• **WHAT THE TASK REQUIRES**:
The records that follow must be repeated exactly, minus the images.

*** Opening of DATA LISTING ***

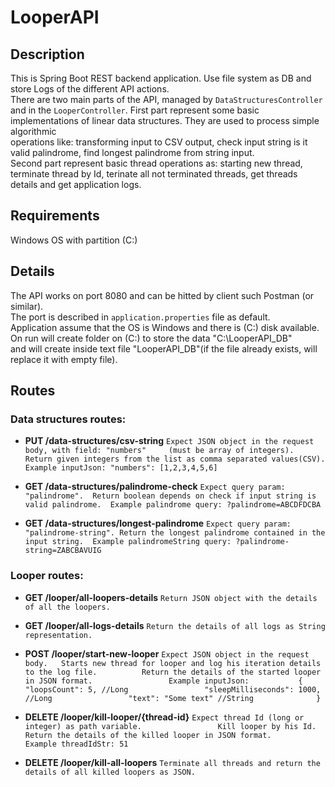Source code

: # LooperAPI
 

## Description    

This is Spring Boot REST backend application. Use file system as DB and store Logs of the different API actions.  
There are two main parts of the API, managed by `DataStructuresController` and in the `LooperController`.
First part represent some basic implementations of linear data structures. They are used to process simple algorithmic    
operations like: transforming input to CSV output, check input string is it valid palindrome, find longest palindrome from string input.    
Second part represent basic thread operations as: starting new thread, terminate thread by Id, terinate all not terminated threads, 
get threads details and get application logs.
 

## Requirements       

Windows OS with partition (C:)         
 

## Details      

The API works on port 8080 and can be hitted by client such Postman (or similar).    
The port is described in `application.properties` file as default.   
Application assume that the OS is Windows and there is (C:) disk available.     
On run will create folder on (C:) to store the data "C:\LooperAPI_DB"      
and will create inside text file "LooperAPI_DB"(if the file already exists, will replace it with empty file).      
 

## Routes 

### Data structures routes: 

* __PUT /data-structures/csv-string__ `Expect JSON object in the request body, with field: "numbers"    
(must be array of integers).    
Return given integers from the list as comma separated values(CSV).    
Example inputJson: "numbers": [1,2,3,4,5,6]`     


* __GET /data-structures/palindrome-check__ `Expect query param: "palindrome". 
Return boolean depends on check if input string is valid palindrome. 
Example palindrome query: ?palindrome=ABCDFDCBA`               
 
 
* __GET /data-structures/longest-palindrome__ `Expect query param: "palindrome-string".
Return the longest palindrome contained in the input string. 
Example palindromeString query: ?palindrome-string=ZABCBAVUIG`                         


### Looper routes:     

* __GET /looper/all-loopers-details__ `Return JSON object with the details of all the loopers.`      
     

* __GET /looper/all-logs-details__ `Return the details of all logs as String representation.`     
     

* __POST /looper/start-new-looper__ `Expect JSON object in the request body.  
Starts new thread for looper and log his iteration details to the log file.         
Return the details of the started looper in JSON format.                
Example inputJson:          
{           
   "loopsCount": 5, //Long                
   "sleepMilliseconds": 1000, //Long                
   "text": "Some text" //String             
}`          
                            

* __DELETE /looper/kill-looper/{thread-id}__ `Expect thread Id (long or integer) as path variable.                
Kill looper by his Id.                 
Return the details of the killed looper in JSON format.                
Example threadIdStr: 51`                
                

* __DELETE /looper/kill-all-loopers__ `Terminate all threads and return the details of all killed loopers as JSON.`          
                  

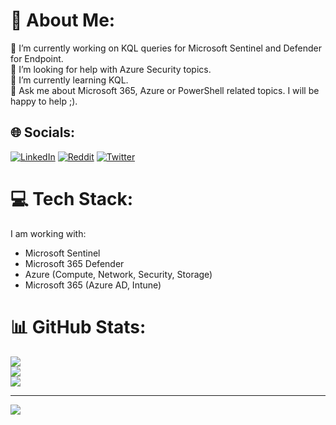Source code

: # 💫 About Me:
🔭 I’m currently working on KQL queries for Microsoft Sentinel and Defender for Endpoint.<br>
🤝 I’m looking for help with Azure Security topics.<br>
🌱 I’m currently learning KQL.<br>
💬 Ask me about Microsoft 365, Azure or PowerShell related topics. I will be happy to help ;).


## 🌐 Socials:
[![LinkedIn](https://img.shields.io/badge/LinkedIn-%230077B5.svg?logo=linkedin&logoColor=white)](https://linkedin.com/in/andreas-rogge-58a722180) [![Reddit](https://img.shields.io/badge/Reddit-%23FF4500.svg?logo=Reddit&logoColor=white)](https://reddit.com/user/0x2101) [![Twitter](https://img.shields.io/badge/Twitter-%231DA1F2.svg?logo=Twitter&logoColor=white)](https://twitter.com/Andreas_Rogge90) 

# 💻 Tech Stack:
I am working with:
- Microsoft Sentinel
- Microsoft 365 Defender
- Azure (Compute, Network, Security, Storage)
- Microsoft 365 (Azure AD, Intune)


# 📊 GitHub Stats:
![](https://github-readme-stats.vercel.app/api?username=AndreasRogge&theme=dark&hide_border=false&include_all_commits=true&count_private=true)<br/>
![](https://github-readme-streak-stats.herokuapp.com/?user=AndreasRogge&theme=dark&hide_border=false)<br/>
![](https://github-readme-stats.vercel.app/api/top-langs/?username=AndreasRogge&theme=dark&hide_border=false&include_all_commits=true&count_private=true&layout=compact)

---
[![](https://visitcount.itsvg.in/api?id=AndreasRogge&icon=0&color=0)](https://visitcount.itsvg.in)

<!-- Proudly created with GPRM ( https://gprm.itsvg.in ) -->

*** Close of DATA LISTING ***

• **ANSWER BOX**:
Source code

: # LooperAPI
 

## Description    

This is Spring Boot REST backend application. Use file system as DB and store Logs of the different API actions.  
There are two main parts of the API, managed by `DataStructuresController` and in the `LooperController`.
First part represent some basic implementations of linear data structures. They are used to process simple algorithmic    
operations like: transforming input to CSV output, check input string is it valid palindrome, find longest palindrome from string input.    
Second part represent basic thread operations as: starting new thread, terminate thread by Id, terinate all not terminated threads, 
get threads details and get application logs.
 

## Requirements       

Windows OS with partition (C:)         
 

## Details      

The API works on port 8080 and can be hitted by client such Postman (or similar).    
The port is described in `application.properties` file as default.   
Application assume that the OS is Windows and there is (C:) disk available.     
On run will create folder on (C:) to store the data "C:\LooperAPI_DB"      
and will create inside text file "LooperAPI_DB"(if the file already exists, will replace it with empty file).      
 

## Routes 

### Data structures routes: 

* __PUT /data-structures/csv-string__ `Expect JSON object in the request body, with field: "numbers"    
(must be array of integers).    
Return given integers from the list as comma separated values(CSV).    
Example inputJson: "numbers": [1,2,3,4,5,6]`     


* __GET /data-structures/palindrome-check__ `Expect query param: "palindrome". 
Return boolean depends on check if input string is valid palindrome. 
Example palindrome query: ?palindrome=ABCDFDCBA`               
 
 
* __GET /data-structures/longest-palindrome__ `Expect query param: "palindrome-string".
Return the longest palindrome contained in the input string. 
Example palindromeString query: ?palindrome-string=ZABCBAVUIG`                         


### Looper routes:     

* __GET /looper/all-loopers-details__ `Return JSON object with the details of all the loopers.`      
     

* __GET /looper/all-logs-details__ `Return the details of all logs as String representation.`     
     

* __POST /looper/start-new-looper__ `Expect JSON object in the request body.  
Starts new thread for looper and log his iteration details to the log file.         
Return the details of the started looper in JSON format.                
Example inputJson:          
{           
   "loopsCount": 5, //Long                
   "sleepMilliseconds": 1000, //Long                
   "text": "Some text" //String             
}`          
                            

* __DELETE /looper/kill-looper/{thread-id}__ `Expect thread Id (long or integer) as path variable.                
Kill looper by his Id.                 
Return the details of the killed looper in JSON format.                
Example threadIdStr: 51`                
                

* __DELETE /looper/kill-all-loopers__ `Terminate all threads and return the details of all killed loopers as JSON.`          
                  

Source code

: # 💫 About Me:
🔭 I’m currently working on KQL queries for Microsoft Sentinel and Defender for Endpoint.<br>
🤝 I’m looking for help with Azure Security topics.<br>
🌱 I’m currently learning KQL.<br>
💬 Ask me about Microsoft 365, Azure or PowerShell related topics. I will be happy to help ;).


## 🌐 Socials:
[![LinkedIn](https://img.shields.io/badge/LinkedIn-%230077B5.svg?logo=linkedin&logoColor=white)](https://linkedin.com/in/andreas-rogge-58a722180) [![Reddit](https://img.shields.io/badge/Reddit-%23FF4500.svg?logo=Reddit&logoColor=white)](https://reddit.com/user/0x2101) [![Twitter](https://img.shields.io/badge/Twitter-%231DA1F2.svg?logo=Twitter&logoColor=white)](https://twitter.com/Andreas_Rogge90) 

# 💻 Tech Stack:
I am working with:
- Microsoft Sentinel
- Microsoft 365 Defender
- Azure (Compute, Network, Security, Storage)
- Microsoft 365 (Azure AD, Intune)


# 📊 GitHub Stats:
![](https://github-readme-stats.vercel.app/api?username=AndreasRogge&theme=dark&hide_border=false&include_all_commits=true&count_private=true)<br/>
![](https://github-readme-streak-stats.herokuapp.com/?user=AndreasRogge&theme=dark&hide_border=false)<br/>
![](https://github-readme-stats.vercel.app/api/top-langs/?username=AndreasRogge&theme=dark&hide_border=false&include_all_commits=true&count_private=true&layout=compact)

---
[![](https://visitcount.itsvg.in/api?id=AndreasRogge&icon=0&color=0)](https://visitcount.itsvg.in)

<!-- Proudly created with GPRM ( https://gprm.itsvg.in ) -->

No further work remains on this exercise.